Every person on this planet needs the emotional and spiritual strength to move forward in life. Everyone needs to know the freedom and healing that comes with knowing Jesus Christ in the Holy Spirit; freedom and healing from enslavement to addictions, the pain of childhood neglect and abuse; freedom from bearing grudges; and the freedom and healing that comes from forgiving. The greatest healing came in my life when Christ Jesus showed me that he loved and was gracious to certain people I was bearing a life-time grudge against, even though my grudge was based in the right. You see, there is a fine line between wanting God to avenge the wrongs done to us and bearing a grudge that becomes our life’s major pre-occupation that only results in self destruction and petty retaliation. The church is the only human community where forgiveness (rather than retribution) is the rule of the day, and praise be to God, he gives us the strength to forgive and to move forward.

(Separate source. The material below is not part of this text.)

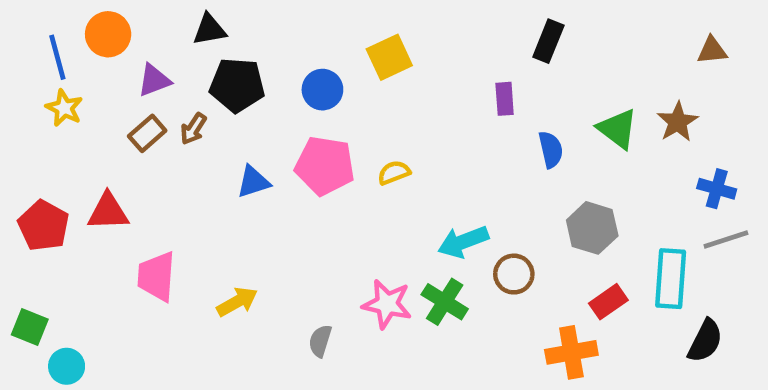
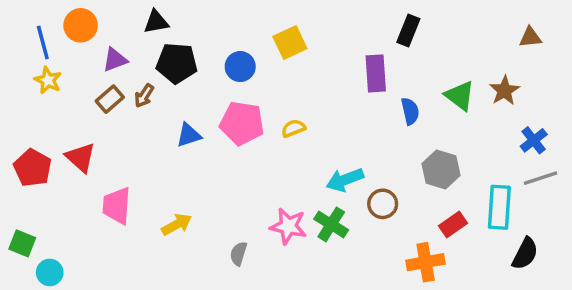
purple rectangle: (505, 99) -> (376, 73), size x1.5
blue cross: (717, 189) -> (534, 140), turned 36
red triangle: (108, 212) -> (81, 157), turned 44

Finally, it is not only the work of Christians to pray that everybody in the world gets their daily bread; it is also to work for the equal distribution of wealth around the world. This means that we Christians in the West need to put a limit on what honestly is enough and give the rest away. It means that we must simplify our lifestyles. This is more than just reducing our carbon footprint. It is learning to live with and on much less than we are accustomed simply for love of neighbour and love of God. We who know that the future is in God’s hands because we know his presence in the present, simply cannot model to the rest of the world a lifestyle that lives for the present. We must model the lifestyle that respects in love the needs of all peoples and that strives for the end of poverty not only with what we put in our refrigerators, but also for whom we vote.
We’ve been graciously given a real reason to hope, my friends; a very real reason. The Triune God of grace is with us…and we know it. Let us not take his graciousness towards us in vain. Let’s live this hope openly before the world. Amen.